The big Wall Street firms solved the problem by taking the risk themselves. The hundreds of billions of dollars in subprime losses suffered by Merrill Lynch, Morgan Stanley, Lehman Brothers, Bear Stearns, and the others were hundreds of billions in losses that might otherwise have been suffered by A.I.G. F.P. Unwilling to take the risk of subprime-mortgage bonds in 2004 and 2005, the Wall Street firms swallowed the risk in 2006 and 2007. Lending standards had fallen, property values had risen, and the more recent loans were thus far riskier than the earlier ones, but still they gobbled them up—for if they didn’t, the machine would have ceased to function. The people inside the big Wall Street firms who ran the machine had made so much money for their firms that they were now, in effect, in charge. And they had no interest in anything but keeping it running. A.I.G. F.P. wasn’t an aberration; what happened at A.I.G. F.P. could have happened anywhere on Wall Street … and did.

[...] In the summer of 2007, the value of everything fell, but subprime fell fastest of all. The subsequent race by big Wall Street banks to obtain billions in collateral from A.I.G. was an upmarket version of a run on the bank. Goldman Sachs was the first to the door, with shockingly low prices for subprime-mortgage bonds—prices that Cassano wanted to dispute in court, but was prevented by A.I.G. from doing so when he was fired. A.I.G. couldn’t afford to pay Goldman off in March 2008, but that was O.K. The U.S. Treasury, led by the former head of Goldman Sachs, Hank Paulson, agreed to make good on A.I.G.’s gambling debts. One hundred cents on the dollar.

La sfârşit, ca de obicei, rămân întrebările la care viitori istorici se vor chinui să găsească răspunsuri.

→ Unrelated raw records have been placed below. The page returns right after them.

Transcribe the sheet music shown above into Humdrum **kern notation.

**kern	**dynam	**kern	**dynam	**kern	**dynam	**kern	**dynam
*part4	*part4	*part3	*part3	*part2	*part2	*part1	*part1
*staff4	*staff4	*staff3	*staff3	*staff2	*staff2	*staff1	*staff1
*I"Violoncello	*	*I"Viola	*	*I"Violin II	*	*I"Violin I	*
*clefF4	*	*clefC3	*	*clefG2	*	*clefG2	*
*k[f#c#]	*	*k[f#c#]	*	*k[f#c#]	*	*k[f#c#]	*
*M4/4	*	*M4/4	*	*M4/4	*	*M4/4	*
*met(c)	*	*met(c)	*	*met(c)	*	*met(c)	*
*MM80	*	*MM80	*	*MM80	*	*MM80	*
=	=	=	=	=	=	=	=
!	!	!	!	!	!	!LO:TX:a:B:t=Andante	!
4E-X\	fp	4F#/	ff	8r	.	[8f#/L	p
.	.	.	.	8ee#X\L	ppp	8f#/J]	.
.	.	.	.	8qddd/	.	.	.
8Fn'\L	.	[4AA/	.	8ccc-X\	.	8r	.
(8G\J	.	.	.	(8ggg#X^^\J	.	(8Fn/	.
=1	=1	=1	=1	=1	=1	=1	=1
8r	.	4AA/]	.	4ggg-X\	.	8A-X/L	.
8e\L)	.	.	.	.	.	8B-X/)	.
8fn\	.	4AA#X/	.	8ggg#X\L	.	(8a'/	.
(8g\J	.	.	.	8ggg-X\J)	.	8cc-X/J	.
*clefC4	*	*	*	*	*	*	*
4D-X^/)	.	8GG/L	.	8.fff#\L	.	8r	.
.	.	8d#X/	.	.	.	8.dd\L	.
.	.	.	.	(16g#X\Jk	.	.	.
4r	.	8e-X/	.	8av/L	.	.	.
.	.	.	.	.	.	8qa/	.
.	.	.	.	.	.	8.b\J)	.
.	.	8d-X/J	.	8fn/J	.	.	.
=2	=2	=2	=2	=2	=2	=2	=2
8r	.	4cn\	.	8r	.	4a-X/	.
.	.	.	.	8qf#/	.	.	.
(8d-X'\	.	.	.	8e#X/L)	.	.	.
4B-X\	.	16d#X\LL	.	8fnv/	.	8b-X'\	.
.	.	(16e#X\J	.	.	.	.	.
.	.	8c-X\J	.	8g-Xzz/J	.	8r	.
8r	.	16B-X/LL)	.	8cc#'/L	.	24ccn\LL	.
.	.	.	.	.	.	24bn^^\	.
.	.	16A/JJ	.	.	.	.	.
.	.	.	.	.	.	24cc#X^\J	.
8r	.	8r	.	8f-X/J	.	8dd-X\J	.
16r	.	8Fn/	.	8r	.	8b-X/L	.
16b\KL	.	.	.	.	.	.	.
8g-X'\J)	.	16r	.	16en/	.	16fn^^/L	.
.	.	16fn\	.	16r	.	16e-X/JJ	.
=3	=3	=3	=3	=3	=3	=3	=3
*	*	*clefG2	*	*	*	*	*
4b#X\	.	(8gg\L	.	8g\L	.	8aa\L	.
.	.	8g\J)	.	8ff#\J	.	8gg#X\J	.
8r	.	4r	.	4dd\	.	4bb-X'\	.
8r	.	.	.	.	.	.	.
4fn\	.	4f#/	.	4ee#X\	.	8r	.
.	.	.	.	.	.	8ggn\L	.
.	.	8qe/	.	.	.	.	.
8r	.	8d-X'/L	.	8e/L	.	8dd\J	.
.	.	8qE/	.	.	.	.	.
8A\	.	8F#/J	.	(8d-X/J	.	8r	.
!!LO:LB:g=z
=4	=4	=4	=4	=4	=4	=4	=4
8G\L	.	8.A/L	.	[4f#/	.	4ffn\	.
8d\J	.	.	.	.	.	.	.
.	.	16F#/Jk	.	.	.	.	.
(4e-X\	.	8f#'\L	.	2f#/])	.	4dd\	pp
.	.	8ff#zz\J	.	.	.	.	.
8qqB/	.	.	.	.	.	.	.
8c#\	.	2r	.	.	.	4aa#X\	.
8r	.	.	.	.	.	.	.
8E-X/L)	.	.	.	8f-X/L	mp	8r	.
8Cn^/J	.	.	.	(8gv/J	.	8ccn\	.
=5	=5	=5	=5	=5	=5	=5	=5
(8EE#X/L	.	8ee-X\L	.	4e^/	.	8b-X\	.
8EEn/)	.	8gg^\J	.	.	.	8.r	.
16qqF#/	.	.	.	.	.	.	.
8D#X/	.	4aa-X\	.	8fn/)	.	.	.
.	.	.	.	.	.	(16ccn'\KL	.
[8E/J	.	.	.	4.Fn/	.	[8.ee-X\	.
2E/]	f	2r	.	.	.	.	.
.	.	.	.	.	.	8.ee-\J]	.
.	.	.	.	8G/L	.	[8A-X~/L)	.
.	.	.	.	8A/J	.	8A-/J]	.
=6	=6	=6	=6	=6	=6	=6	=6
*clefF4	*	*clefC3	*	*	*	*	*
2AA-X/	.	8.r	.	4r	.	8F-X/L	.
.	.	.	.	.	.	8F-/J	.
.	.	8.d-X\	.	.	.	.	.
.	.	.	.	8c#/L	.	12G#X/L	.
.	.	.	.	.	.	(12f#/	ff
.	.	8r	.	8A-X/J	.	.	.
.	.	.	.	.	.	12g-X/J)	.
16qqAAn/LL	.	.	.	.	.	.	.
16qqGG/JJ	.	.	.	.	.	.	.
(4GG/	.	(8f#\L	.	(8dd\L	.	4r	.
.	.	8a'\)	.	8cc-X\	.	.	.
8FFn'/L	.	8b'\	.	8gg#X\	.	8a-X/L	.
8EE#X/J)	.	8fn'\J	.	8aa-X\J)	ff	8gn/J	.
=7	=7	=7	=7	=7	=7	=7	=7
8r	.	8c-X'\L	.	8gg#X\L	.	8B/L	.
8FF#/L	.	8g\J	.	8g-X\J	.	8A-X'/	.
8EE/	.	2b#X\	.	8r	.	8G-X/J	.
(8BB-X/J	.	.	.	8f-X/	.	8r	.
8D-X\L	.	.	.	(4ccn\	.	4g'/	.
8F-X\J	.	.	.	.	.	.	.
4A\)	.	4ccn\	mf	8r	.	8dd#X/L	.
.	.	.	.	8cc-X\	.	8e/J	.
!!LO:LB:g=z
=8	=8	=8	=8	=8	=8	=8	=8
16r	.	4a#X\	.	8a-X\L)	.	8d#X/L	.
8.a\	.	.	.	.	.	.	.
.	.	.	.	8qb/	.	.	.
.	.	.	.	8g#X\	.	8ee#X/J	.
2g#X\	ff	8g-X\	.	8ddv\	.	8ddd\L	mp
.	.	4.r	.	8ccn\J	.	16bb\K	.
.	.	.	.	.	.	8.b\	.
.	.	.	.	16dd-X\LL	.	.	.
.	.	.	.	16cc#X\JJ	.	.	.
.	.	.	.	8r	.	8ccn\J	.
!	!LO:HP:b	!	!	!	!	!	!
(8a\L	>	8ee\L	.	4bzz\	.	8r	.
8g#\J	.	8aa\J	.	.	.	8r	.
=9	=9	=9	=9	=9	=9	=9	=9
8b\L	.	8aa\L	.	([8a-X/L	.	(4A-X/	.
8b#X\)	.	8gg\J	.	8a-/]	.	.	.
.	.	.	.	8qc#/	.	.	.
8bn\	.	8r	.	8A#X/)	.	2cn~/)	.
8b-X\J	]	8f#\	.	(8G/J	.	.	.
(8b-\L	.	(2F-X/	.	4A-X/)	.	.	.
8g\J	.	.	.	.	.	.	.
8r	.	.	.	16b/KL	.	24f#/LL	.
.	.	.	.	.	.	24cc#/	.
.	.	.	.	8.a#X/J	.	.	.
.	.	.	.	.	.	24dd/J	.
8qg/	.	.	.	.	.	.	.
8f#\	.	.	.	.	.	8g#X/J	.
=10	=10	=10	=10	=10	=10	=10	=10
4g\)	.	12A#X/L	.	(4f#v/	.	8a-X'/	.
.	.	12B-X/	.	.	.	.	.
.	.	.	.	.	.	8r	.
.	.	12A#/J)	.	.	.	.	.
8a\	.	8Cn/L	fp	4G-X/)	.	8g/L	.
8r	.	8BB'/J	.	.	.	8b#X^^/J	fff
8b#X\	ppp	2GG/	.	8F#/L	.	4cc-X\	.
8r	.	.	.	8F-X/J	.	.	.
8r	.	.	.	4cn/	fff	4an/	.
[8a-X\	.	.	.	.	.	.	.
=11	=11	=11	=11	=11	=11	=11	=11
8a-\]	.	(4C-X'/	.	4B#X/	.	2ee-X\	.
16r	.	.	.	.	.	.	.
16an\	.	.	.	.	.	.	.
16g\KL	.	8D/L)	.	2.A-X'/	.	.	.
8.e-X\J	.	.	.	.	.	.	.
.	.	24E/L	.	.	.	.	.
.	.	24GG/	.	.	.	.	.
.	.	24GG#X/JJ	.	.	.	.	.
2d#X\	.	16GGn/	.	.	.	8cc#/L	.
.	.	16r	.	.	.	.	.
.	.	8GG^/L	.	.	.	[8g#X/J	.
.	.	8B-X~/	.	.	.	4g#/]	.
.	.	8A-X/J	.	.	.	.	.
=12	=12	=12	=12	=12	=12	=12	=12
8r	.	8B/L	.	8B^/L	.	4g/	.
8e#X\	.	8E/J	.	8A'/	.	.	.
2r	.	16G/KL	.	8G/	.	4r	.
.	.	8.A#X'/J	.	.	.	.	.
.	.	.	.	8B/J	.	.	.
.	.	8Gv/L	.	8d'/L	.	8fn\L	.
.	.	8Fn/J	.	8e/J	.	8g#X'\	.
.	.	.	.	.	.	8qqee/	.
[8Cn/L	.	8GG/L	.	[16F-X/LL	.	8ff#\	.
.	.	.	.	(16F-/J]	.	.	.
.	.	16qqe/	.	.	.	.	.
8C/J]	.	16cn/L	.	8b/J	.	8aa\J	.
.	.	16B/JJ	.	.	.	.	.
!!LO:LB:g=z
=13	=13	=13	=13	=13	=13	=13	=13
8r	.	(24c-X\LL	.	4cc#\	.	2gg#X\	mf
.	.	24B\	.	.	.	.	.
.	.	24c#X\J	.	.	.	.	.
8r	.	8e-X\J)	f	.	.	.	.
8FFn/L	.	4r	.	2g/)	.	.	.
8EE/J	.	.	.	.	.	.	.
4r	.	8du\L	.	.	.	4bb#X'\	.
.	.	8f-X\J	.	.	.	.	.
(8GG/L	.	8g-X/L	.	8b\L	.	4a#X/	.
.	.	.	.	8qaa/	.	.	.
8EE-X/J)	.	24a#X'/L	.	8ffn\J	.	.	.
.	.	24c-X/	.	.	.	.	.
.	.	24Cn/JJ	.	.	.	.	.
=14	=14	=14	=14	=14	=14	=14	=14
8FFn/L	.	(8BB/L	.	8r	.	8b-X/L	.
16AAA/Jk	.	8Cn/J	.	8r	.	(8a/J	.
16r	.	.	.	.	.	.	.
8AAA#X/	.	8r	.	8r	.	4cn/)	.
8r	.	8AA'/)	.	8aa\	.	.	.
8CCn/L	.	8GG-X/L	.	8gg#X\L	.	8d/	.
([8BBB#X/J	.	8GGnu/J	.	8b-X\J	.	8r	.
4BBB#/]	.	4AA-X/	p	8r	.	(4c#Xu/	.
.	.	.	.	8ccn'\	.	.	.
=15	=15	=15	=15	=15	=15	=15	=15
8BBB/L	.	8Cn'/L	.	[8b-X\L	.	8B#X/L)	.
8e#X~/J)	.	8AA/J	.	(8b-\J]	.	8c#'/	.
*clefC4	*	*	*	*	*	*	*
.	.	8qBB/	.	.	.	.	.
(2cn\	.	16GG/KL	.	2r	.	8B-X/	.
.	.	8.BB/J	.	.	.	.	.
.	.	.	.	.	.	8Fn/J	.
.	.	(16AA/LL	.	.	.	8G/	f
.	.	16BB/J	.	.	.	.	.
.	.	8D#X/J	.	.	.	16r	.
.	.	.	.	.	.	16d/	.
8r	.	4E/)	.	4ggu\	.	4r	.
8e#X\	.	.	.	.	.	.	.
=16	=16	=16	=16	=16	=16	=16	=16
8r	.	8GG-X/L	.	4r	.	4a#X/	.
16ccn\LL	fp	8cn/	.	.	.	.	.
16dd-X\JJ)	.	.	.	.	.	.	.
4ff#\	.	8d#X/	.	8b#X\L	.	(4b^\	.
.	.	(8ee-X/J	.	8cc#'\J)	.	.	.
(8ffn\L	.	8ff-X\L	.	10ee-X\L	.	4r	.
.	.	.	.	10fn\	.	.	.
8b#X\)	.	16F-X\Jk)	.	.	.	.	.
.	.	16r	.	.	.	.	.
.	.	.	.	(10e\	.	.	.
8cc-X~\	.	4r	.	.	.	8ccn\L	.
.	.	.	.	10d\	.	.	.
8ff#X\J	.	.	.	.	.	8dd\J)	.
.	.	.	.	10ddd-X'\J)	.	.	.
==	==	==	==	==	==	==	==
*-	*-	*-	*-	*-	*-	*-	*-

"It would be nice if Joe Cassano came out of hiding and tried to explain what he did and why, but there is little chance of that. [...] And yet the A.I.G. F.P. traders left behind, much as they despise him personally, refuse to believe Cassano was engaged in any kind of fraud. The problem is that they knew him. And they believe that his crime was not mere legal fraudulence but the deeper kind: a need for subservience in others and an unwillingness to acknowledge his own weaknesses. “When he said that he could not envision losses, that we wouldn’t lose a dime, I am positive that he believed that,” says one of the traders. The problem with Joe Cassano wasn’t that he knew he was wrong. It was that it was too important to him that he be right. More than anything, Joe Cassano wanted to be one of Wall Street’s big shots. He wound up being its perfect customer."